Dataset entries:

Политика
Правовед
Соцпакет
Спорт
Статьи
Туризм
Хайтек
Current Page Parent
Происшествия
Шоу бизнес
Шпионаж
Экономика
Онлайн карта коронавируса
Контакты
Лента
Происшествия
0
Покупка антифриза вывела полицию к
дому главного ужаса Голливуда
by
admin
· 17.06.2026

Exercise prompt. Retype each line of the data exactly as it reads.

Response area.
Политика
Правовед
Соцпакет
Спорт
Статьи
Туризм
Хайтек
Current Page Parent
Происшествия
Шоу бизнес
Шпионаж
Экономика
Онлайн карта коронавируса
Контакты
Лента
Происшествия
0
Покупка антифриза вывела полицию к
дому главного ужаса Голливуда
by
admin
· 17.06.2026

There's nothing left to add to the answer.